**AIM**. Please put the data, from its first line through the line that contains "var sketch = newSketch(context, id", into a Markdown table with the columns "Row" and "Line", numbering the rows and leaving out any blank lines.
* START *
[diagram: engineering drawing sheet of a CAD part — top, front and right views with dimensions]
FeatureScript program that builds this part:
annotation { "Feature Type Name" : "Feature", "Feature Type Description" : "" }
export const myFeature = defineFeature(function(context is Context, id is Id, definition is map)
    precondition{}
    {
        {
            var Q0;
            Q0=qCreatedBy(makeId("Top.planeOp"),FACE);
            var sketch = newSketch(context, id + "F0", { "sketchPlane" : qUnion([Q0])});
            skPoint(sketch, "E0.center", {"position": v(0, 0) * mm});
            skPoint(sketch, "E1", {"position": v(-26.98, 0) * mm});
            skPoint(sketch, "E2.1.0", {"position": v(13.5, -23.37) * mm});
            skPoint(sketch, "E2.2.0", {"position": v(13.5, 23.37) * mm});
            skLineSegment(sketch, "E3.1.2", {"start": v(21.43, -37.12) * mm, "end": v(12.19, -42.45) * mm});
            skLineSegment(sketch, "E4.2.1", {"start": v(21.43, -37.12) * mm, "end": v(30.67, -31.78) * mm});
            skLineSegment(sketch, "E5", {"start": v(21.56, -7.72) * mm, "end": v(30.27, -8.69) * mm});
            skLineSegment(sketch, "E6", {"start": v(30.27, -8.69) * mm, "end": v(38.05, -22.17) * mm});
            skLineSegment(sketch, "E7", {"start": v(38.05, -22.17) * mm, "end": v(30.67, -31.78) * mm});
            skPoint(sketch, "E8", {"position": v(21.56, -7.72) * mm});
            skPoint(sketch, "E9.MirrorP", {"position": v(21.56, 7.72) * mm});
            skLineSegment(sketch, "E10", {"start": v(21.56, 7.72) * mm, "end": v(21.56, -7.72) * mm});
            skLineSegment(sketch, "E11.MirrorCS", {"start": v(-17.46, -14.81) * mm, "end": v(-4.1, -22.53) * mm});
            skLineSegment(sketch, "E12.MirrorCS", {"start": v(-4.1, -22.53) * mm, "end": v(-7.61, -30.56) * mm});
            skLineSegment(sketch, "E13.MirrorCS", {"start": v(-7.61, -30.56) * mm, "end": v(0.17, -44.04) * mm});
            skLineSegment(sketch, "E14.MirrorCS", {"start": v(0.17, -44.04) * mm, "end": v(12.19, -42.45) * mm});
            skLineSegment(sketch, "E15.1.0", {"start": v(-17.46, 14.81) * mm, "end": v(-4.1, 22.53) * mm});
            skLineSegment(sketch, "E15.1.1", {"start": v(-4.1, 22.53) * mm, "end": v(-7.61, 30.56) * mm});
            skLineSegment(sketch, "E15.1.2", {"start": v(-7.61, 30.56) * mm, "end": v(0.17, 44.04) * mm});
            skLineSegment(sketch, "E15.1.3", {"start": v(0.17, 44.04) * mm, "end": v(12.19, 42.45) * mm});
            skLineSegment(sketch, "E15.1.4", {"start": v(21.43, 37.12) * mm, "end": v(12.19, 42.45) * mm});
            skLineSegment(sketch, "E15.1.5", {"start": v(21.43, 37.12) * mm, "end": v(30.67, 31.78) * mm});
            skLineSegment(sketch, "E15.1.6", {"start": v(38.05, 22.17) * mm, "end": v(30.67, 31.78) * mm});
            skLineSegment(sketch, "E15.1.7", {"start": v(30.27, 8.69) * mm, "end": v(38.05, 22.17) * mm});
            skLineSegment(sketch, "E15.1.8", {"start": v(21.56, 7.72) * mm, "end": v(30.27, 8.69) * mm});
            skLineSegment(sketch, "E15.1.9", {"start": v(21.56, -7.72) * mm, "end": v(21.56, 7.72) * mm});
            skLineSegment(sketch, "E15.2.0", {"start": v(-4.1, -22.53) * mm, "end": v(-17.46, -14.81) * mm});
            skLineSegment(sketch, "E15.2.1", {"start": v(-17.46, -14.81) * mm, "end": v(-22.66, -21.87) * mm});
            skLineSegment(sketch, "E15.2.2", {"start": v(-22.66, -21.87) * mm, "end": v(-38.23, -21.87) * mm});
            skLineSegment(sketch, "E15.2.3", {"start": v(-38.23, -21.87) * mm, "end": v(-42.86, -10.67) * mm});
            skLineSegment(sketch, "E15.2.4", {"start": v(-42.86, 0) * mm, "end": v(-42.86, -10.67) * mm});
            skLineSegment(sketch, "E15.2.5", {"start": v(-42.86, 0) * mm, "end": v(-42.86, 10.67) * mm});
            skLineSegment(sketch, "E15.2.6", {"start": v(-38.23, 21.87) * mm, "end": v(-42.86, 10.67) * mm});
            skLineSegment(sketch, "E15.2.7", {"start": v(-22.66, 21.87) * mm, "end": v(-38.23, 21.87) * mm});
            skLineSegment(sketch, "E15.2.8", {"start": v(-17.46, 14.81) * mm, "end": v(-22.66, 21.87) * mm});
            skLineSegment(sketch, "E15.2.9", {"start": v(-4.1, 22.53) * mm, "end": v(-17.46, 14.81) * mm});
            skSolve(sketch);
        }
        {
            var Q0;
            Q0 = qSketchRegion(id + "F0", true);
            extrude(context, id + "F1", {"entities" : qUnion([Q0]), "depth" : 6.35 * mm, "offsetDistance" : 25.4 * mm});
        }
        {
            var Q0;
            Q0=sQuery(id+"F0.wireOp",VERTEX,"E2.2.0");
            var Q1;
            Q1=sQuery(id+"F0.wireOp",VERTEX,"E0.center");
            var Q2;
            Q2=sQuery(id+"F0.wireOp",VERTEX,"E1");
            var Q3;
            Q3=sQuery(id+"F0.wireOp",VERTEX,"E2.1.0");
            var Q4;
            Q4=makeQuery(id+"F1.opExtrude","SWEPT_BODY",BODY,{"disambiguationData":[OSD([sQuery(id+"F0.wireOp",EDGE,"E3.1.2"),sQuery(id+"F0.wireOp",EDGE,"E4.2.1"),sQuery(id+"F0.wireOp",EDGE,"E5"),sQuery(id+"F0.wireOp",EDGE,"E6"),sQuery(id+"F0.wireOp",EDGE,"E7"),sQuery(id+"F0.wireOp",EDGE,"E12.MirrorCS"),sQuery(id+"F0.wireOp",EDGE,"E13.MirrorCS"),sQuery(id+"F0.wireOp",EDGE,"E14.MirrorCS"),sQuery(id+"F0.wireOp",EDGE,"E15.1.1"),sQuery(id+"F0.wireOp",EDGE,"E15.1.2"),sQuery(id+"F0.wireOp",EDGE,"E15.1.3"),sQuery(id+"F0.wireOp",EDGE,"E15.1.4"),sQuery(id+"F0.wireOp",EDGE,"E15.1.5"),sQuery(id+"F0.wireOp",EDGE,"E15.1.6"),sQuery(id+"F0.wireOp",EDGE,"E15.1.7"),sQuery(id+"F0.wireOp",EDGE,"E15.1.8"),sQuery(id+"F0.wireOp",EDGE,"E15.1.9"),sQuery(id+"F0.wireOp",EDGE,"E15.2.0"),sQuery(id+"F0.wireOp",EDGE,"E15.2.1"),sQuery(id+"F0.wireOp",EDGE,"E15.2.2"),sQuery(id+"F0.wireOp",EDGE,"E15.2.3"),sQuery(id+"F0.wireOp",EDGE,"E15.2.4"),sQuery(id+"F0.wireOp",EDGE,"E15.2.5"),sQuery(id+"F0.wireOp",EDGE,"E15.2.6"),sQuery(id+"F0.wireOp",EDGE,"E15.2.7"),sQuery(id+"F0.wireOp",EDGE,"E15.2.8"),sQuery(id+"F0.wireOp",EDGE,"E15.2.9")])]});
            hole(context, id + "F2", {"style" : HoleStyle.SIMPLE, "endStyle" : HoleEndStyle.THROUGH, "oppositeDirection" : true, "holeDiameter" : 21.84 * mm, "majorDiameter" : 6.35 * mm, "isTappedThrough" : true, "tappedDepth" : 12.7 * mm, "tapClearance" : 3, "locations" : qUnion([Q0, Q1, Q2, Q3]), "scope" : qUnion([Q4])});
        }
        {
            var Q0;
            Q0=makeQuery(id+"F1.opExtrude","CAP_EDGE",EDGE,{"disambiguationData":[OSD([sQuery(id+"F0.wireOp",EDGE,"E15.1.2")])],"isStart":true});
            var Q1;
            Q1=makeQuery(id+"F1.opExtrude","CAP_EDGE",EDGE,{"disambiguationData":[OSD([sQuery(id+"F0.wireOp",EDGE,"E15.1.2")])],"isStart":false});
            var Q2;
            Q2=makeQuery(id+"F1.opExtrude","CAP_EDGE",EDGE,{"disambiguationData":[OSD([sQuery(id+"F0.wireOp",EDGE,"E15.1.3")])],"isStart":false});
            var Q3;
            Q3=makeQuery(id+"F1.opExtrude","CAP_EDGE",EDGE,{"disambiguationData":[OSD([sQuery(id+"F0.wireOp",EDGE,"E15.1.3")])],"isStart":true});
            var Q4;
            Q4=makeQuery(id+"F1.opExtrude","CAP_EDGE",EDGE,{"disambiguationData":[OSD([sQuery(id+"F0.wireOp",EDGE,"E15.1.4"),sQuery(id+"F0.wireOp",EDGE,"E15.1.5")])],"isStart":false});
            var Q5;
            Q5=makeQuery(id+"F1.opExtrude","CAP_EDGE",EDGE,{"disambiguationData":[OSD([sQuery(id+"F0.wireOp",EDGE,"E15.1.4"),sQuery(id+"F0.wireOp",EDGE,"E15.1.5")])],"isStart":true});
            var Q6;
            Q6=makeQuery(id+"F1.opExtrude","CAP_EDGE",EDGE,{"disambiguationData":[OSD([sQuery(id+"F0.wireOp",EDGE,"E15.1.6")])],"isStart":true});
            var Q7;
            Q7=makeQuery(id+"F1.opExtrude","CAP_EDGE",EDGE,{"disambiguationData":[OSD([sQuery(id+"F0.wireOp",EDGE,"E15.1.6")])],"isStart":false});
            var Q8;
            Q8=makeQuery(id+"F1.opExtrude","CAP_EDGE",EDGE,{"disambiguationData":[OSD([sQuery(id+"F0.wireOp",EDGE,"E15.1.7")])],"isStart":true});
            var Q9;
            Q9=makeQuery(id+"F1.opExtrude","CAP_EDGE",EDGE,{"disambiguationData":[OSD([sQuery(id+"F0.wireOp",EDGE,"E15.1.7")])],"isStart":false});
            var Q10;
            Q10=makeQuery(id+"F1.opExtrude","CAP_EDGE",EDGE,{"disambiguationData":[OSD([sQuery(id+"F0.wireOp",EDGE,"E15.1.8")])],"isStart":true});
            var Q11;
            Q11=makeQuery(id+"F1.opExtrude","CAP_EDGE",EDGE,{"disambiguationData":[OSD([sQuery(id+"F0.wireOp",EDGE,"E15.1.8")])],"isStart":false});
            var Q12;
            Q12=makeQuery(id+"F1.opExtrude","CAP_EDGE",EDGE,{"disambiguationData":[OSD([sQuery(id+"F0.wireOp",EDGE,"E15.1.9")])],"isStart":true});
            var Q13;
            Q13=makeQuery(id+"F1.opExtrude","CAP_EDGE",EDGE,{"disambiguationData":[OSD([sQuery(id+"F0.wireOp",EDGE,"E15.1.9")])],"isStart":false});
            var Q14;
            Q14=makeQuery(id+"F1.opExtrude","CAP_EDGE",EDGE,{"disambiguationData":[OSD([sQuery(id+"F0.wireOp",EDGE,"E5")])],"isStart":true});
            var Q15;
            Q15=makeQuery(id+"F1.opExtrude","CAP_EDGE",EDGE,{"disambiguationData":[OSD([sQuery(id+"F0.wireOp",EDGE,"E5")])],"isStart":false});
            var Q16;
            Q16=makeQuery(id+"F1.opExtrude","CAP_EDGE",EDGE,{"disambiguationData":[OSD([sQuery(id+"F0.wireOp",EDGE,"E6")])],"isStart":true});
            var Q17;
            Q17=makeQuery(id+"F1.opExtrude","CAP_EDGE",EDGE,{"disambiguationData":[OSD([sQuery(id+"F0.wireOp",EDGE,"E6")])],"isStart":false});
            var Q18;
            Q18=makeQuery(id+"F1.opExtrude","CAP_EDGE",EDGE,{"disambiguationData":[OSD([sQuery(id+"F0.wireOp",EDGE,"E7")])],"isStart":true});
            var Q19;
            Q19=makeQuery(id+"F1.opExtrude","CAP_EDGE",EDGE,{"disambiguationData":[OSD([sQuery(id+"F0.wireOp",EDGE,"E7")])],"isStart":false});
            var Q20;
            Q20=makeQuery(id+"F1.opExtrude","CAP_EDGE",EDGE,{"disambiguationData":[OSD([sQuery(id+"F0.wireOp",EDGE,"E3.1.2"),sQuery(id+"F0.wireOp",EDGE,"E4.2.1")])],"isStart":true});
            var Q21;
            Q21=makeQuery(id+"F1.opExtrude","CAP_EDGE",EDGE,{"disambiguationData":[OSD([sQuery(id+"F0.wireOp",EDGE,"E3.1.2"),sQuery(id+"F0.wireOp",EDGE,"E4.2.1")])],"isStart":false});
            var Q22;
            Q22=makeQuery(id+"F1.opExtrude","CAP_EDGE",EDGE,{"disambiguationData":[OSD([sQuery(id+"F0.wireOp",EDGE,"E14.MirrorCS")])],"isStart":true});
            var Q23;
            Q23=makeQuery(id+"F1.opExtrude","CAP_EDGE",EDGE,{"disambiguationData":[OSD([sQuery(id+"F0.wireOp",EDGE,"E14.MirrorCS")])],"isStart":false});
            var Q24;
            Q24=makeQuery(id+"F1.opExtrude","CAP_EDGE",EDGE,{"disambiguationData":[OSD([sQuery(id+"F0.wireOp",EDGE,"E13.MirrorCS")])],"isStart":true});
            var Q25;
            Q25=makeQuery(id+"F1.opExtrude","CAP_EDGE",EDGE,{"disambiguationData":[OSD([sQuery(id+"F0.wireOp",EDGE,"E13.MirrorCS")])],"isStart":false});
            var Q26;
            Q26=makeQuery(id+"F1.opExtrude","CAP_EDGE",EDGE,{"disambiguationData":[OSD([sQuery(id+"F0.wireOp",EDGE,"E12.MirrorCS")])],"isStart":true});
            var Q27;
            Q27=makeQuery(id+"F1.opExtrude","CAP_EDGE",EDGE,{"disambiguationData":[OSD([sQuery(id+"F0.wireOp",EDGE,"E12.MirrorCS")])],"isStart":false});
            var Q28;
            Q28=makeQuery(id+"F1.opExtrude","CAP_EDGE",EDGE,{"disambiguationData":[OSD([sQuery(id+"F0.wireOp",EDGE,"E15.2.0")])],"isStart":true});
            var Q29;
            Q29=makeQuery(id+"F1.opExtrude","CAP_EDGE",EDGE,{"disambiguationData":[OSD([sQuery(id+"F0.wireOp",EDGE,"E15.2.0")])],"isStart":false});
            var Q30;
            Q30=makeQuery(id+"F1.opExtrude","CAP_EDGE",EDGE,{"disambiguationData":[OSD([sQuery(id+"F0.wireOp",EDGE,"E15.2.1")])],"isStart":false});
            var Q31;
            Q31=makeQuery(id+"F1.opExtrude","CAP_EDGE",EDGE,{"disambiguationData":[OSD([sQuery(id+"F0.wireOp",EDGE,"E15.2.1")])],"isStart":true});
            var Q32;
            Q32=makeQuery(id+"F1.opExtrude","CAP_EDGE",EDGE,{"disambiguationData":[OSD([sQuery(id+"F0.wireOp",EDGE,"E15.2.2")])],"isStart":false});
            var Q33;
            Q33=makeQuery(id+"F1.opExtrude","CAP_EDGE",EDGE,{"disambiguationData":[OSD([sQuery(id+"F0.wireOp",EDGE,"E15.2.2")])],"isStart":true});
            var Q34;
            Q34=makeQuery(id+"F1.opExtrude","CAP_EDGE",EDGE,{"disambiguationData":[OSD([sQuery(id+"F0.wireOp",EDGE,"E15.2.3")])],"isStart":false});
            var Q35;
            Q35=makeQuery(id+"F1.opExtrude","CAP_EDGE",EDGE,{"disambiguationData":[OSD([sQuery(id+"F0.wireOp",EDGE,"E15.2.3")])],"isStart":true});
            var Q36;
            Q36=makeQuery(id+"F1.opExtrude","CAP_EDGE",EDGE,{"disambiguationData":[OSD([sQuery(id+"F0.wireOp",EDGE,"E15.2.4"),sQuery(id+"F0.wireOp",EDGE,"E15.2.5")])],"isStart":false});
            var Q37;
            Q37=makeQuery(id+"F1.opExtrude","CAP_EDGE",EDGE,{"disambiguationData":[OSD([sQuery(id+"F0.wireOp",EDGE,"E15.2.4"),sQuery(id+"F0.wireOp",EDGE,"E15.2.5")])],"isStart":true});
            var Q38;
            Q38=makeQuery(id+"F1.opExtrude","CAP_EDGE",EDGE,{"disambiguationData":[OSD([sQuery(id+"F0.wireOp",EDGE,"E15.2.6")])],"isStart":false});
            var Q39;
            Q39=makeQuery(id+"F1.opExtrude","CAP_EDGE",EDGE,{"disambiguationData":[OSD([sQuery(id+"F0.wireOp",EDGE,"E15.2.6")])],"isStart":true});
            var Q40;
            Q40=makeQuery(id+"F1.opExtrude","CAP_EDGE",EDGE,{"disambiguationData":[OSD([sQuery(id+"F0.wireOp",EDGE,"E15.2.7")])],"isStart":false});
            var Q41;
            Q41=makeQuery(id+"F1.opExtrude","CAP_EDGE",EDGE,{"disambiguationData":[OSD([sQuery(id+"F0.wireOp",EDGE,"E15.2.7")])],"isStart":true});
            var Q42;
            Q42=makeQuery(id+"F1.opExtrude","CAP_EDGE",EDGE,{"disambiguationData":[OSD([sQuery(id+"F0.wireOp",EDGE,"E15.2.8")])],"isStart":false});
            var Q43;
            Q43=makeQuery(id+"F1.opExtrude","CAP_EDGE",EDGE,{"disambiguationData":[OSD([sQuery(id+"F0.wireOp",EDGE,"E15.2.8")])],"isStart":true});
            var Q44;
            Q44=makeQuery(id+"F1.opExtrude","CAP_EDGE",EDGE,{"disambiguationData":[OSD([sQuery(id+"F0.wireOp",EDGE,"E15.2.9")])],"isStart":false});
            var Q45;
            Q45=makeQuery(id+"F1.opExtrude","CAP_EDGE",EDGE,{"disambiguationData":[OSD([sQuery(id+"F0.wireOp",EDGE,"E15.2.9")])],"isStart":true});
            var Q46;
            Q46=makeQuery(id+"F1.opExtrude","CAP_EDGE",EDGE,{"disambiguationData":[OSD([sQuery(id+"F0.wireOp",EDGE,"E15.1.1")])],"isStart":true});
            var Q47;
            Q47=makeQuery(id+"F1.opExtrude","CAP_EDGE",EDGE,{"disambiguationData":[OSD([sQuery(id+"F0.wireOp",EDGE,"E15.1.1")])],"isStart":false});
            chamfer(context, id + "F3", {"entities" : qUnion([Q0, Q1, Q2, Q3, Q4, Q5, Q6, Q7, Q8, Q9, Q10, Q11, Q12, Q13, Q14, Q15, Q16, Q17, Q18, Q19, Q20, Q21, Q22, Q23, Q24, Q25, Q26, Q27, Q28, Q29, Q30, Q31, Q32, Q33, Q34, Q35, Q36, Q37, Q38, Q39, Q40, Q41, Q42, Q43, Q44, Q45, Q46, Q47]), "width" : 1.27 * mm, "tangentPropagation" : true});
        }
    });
* END *
**TASK SOLUTION**.
| Row | Line |
|---|---|
| 1 | [diagram: engineering drawing sheet of a CAD part — top, front and right views with dimensions] |
| 2 | FeatureScript program that builds this part: |
| 3 | annotation { "Feature Type Name" : "Feature", "Feature Type Description" : "" } |
| 4 | export const myFeature = defineFeature(function(context is Context, id is Id, definition is map) |
| 5 |     precondition{} |
| 6 |     { |
| 7 |         { |
| 8 |             var Q0; |
| 9 |             Q0=qCreatedBy(makeId("Top.planeOp"),FACE); |
| 10 |             var sketch = newSketch(context, id + "F0", { "sketchPlane" : qUnion([Q0])}); |